“And an increasing share of teens and young readers aren’t just digital natives but smartphone natives. Social platforms are their centers of attention. And later iterations of these platforms are — intentionally — not designed to be friendly to news or anything else that wants a share of that attention.”
Tulisan di www.niemanlab.org tersebut seperti merangkum fakta yang kita lihat sehari-hari. Anak-anak kita seperti tidak bisa lepas dari handphone-nya. Anak saya yang paling kecil, contohnya. Saat di rumah, handphone-nya selalu tidak pernah berhenti bunyi. Ada saja yang dia lakukan dengan handphone-nya, yang kebanyakan berhubungan dengan social media atau chatting.
Melihat fakta ini, beberapa ibu ada yang khawatir pada dampaknya. Ada yang takut anaknya jadi tidak punya jiwa sosial atau bahkan sampai ada yang terjerumus pornografi. Yang pada akhirnya kekhawatiran tersebut membuat anak dilarang untuk menggunakan handphone.
Di era digital sekarang, informasi memang tidak terbendung. Walau untuk browser ada aplikasi firewall, yang melindungi anak-anak kita dari informasi berkonten buruk, tetap saja celah informasi buruk tidak bisa dihalangi.
Untuk masalah ini, masing-masing ibu memang punya pilihan solusi dan trik. Tapi bagi saya, menjauhkan anak dari handphone bukanlah yang sepenuhnya tepat. Saya lebih suka memberi mereka pengertian dan tanggung jawab tentang penggunaan handphone ketimbang melarang mereka menggunakannya.
Saya juga tak pernah mengecek social media anak-anak saya. Saya tak pernah stalking Twitter mereka, bahkan kami tidak saling berteman di social media. Saya percaya sepenuhnya pada mereka.

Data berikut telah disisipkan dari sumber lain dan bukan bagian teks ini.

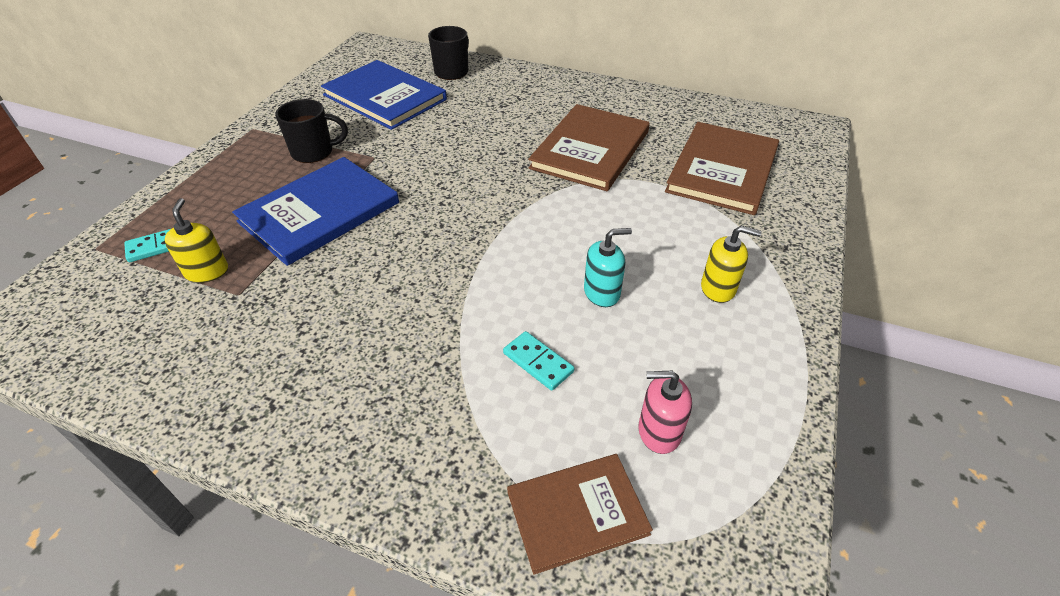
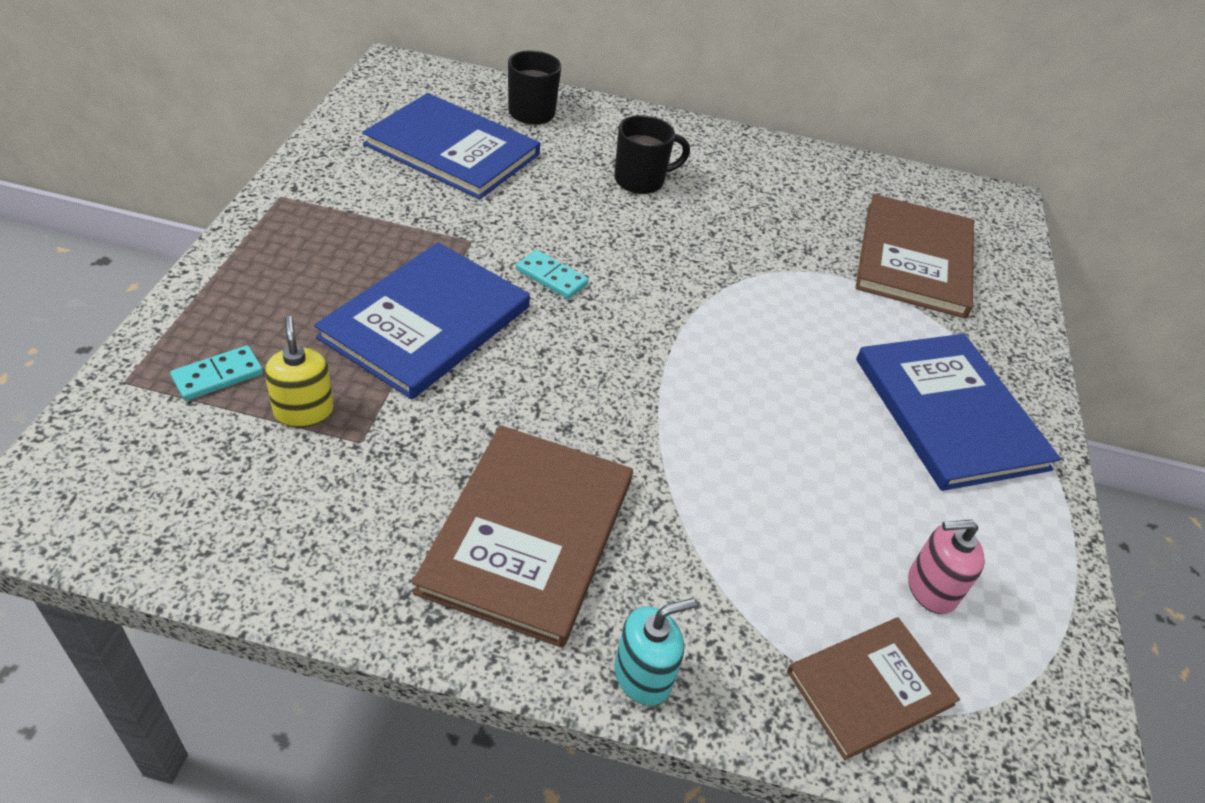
camera: 15 degrees left, 0 degrees up
(314, 152) = (384, 233): black mug -> black mug (641, 180)
(538, 362) = (772, 514): turquoise domino -> turquoise domino (551, 277)
(590, 150) = (749, 230): brown book -> brown book (529, 534)
(602, 292) = (819, 423): turquoise soap dispenser -> turquoise soap dispenser (643, 675)
(718, 288) = (949, 413): yellow soap dispenser -> blue book

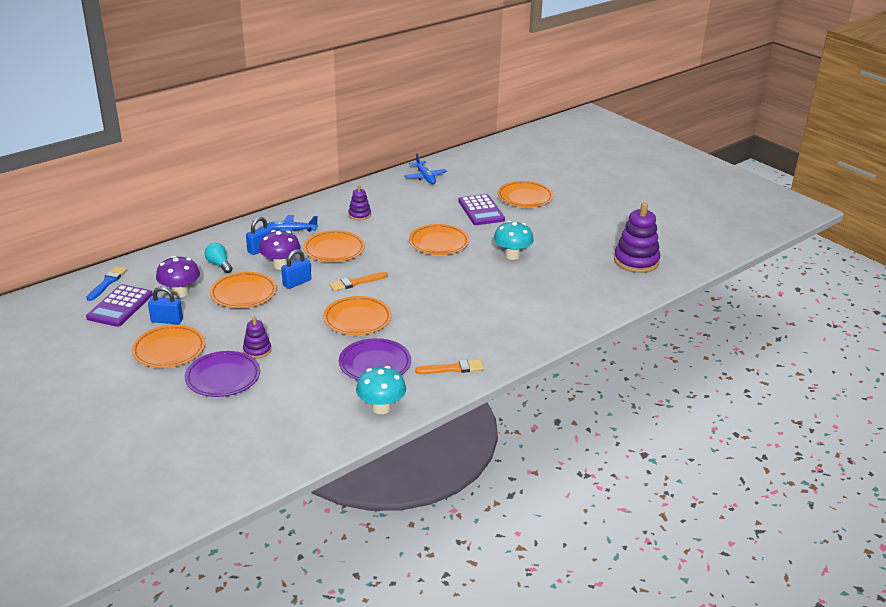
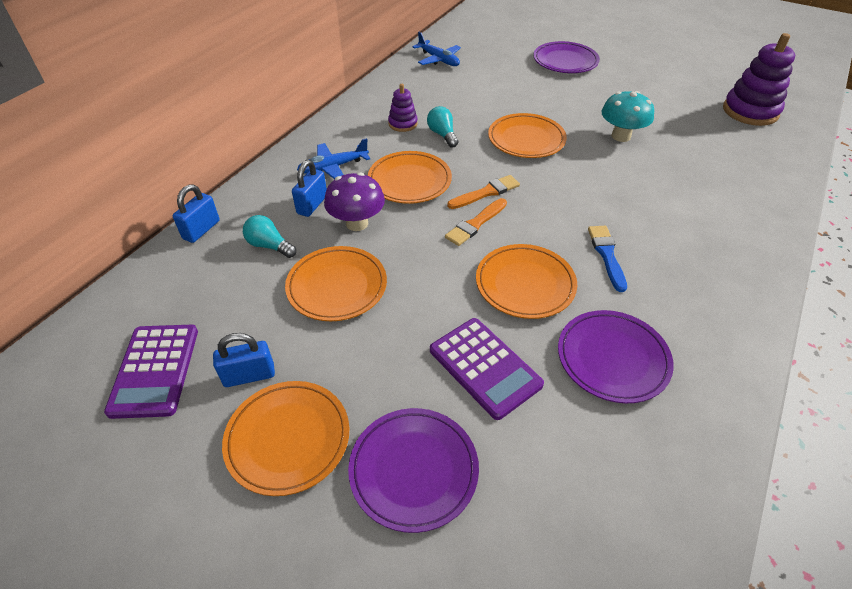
camera: 20 degrees left, 15 degrees up
(107, 282) = (110, 328): blue brush -> blue brush (606, 255)
(180, 293) = (240, 313): purple mushroom -> none
(257, 350) = (428, 390): purple stacking toy -> none
(297, 283) = (399, 246): blue padlock -> blue padlock (201, 230)
(381, 227) = (442, 135): none -> turquoise light bulb
(381, 408) = (692, 444): turquoise mushroom -> none
(453, 368) = (715, 331): orange brush -> orange brush (486, 193)
(481, 210) = (534, 87): purple calculator -> purple calculator (485, 367)
(525, 197) = (565, 61): orange plate -> purple plate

Efeknya, anak-anak saya sadar dengan sendirinya. Walau handphone mereka tak pernah berhenti bunyi, tapi itu tidak membuat mereka harus pegang dan berinteraksi dengan handphone-nya sepanjang waktu mereka di rumah. Mereka pun menjaga dirinya saat berinteraksi dengan orang lain di social media.
Di lain sisi, saya juga memberikan contoh pada mereka, begitu saya sudah di rumah maka 100 persen waktu dan perhatian saya untuk mereka. Being there 100% for them. Sehingga secara tak langsung, anak-anak saya pun meniru dengan menyediakan waktu mereka di rumah untuk berinteraksi dengan keluarga.
Anak-anak saya pun akhirnya bisa secara dewasa memilih informasi yang masuk ke dunia mereka. Tanpa harus saya guide satu-persatu.
Seperti dua sisi mata uang, era digital juga punya banyak hal positif. Bagaimana pun, kita para orangtua, terutama ibu, akhirnya memang harus siap dengan perubahan kehidupan ke arah digital ini. Tidak cuma di keluarga, tapi juga kehidupan, dan pekerjaan.